---
name: tai-ch147-testing-systems-that-may-be-smarter-than-us
description: 'Apply chapter 147 of Testing AI, Testing Systems That May Be Smarter Than Us, as a workflow for evaluating AI and non-deterministic systems. Use for test planning, eval design, quality review, release evidence, examples, or coaching related to testing systems that may be smarter than us.'
---

# Testing Systems That May Be Smarter Than Us

Skill name: `tai-ch147-testing-systems-that-may-be-smarter-than-us`

Based on **Testing AI: Engineering Confidence in AI Systems** by **Jason Arbon**.

## Purpose

At some point, the testing problem becomes: how does the less capable evaluator test the more
capable system?

## Use This Workflow

- Identify the AI behavior or release decision being evaluated.
- Define realistic cases, slices, unacceptable outcomes, and evidence needed for confidence.
- Choose measurements that match the risk: rubric scores, samples, intervals, traces, human review, deterministic checks, or production monitors.
- Report uncertainty, severe failures, and decision impact instead of only a pass/fail result.

## Key Guidance

Most software testing assumes the tester can understand the system well enough to judge it.
Frontier AI strains that assumption.
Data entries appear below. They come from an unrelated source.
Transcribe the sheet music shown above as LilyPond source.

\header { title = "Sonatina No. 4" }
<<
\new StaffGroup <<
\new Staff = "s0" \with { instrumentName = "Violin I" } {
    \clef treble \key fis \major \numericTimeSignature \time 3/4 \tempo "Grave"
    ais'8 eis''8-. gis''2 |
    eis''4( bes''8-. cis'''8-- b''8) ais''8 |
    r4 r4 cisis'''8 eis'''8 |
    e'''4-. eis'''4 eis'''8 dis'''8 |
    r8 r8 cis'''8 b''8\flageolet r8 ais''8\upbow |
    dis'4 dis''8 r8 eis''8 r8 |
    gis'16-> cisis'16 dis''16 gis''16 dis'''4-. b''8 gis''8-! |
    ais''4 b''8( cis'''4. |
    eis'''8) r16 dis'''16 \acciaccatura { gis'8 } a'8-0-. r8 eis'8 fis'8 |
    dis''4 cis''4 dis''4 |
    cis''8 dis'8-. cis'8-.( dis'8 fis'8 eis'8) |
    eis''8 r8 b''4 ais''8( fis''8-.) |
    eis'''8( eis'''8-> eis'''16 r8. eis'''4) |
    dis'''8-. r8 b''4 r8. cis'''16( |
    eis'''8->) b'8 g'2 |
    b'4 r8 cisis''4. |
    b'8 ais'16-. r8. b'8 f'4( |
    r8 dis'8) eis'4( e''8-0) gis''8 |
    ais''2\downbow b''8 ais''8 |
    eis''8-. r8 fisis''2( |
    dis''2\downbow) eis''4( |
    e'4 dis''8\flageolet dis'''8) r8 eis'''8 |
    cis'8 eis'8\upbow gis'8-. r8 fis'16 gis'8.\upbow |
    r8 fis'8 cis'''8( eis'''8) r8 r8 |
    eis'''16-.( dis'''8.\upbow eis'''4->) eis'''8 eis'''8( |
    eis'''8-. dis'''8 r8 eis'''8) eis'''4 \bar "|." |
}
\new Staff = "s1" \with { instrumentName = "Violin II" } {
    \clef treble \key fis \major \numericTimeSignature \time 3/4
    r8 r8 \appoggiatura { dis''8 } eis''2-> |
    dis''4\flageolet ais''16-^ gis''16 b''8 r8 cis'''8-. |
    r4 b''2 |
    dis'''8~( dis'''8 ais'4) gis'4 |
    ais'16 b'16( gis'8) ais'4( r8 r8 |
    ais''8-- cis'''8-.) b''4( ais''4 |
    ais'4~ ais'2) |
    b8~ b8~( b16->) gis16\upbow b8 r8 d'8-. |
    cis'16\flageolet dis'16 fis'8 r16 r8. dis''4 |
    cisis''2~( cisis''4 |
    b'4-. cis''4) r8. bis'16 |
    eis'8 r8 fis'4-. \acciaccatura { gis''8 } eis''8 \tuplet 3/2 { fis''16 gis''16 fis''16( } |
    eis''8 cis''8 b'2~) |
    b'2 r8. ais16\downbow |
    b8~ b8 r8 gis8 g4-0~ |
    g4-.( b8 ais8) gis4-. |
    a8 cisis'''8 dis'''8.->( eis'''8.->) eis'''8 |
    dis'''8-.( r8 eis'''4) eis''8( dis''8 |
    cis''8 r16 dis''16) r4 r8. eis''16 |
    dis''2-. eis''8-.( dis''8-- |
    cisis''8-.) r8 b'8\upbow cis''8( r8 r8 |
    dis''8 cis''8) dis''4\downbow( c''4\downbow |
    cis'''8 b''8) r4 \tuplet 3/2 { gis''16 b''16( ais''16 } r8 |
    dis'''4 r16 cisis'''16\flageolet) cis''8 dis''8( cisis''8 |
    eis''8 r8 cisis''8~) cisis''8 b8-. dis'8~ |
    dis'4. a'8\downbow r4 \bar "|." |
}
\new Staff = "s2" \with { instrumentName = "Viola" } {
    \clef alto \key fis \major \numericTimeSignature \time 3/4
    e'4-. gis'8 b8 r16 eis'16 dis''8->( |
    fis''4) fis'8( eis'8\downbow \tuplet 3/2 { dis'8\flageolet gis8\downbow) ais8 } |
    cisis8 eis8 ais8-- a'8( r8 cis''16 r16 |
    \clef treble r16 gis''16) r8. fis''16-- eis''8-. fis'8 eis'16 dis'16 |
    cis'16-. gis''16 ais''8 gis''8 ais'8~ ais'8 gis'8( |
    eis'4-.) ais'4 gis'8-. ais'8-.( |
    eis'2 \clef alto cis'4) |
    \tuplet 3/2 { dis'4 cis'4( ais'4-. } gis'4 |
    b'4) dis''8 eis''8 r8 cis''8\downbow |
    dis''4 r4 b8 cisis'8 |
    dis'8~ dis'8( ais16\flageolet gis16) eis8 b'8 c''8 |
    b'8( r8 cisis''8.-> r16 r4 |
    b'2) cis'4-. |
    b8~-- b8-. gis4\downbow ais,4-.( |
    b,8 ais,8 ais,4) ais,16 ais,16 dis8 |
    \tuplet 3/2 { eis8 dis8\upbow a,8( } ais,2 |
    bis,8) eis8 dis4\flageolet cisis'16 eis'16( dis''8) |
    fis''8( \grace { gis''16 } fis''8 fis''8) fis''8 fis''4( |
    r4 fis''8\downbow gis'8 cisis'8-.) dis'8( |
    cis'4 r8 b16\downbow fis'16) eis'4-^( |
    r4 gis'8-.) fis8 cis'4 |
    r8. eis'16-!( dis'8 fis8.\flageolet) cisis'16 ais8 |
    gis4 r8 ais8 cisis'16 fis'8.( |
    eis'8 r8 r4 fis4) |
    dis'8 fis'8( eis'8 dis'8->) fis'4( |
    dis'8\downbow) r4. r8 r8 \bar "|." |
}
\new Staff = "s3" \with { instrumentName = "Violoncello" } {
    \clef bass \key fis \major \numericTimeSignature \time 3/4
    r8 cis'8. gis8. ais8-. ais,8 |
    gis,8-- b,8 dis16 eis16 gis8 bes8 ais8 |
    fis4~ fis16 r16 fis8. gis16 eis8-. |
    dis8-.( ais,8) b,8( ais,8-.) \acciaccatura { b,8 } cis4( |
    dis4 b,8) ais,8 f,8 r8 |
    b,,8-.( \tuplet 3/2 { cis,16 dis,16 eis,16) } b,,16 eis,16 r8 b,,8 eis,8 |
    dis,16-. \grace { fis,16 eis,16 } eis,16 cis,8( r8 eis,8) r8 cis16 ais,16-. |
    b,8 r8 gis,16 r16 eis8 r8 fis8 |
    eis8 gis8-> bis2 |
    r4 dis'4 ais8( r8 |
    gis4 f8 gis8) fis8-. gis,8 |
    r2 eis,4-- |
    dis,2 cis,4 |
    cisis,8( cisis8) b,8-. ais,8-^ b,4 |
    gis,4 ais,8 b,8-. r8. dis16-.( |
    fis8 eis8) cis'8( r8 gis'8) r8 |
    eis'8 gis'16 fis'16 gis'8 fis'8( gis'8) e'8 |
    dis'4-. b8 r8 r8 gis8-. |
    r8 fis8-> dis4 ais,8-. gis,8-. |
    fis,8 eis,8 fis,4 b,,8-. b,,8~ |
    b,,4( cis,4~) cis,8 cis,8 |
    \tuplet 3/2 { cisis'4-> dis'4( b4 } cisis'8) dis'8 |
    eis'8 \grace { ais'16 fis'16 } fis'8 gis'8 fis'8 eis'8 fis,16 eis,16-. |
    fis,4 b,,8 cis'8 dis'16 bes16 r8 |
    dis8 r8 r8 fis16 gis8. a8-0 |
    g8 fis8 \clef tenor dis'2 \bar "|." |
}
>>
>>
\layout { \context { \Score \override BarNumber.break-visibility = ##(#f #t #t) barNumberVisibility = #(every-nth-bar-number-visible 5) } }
If a system is better than humans at code, science,
persuasion, planning, or strategy, then ordinary review becomes weaker.

## Apply The Approach

Create representative cases, score them with explicit criteria, review severe failures separately, report uncertainty, and connect the evidence to a concrete decision.

## Expert Notes

At expert level, the future testing stack must combine empirical evals, containment, adversarial
institutions, scalable oversight, interpretability, provable constraints, monitoring, incident
learning, and humility. The goal is not perfect knowledge. The goal is enough independent
evidence and bounded power that trust does not depend on the system marking its own homework.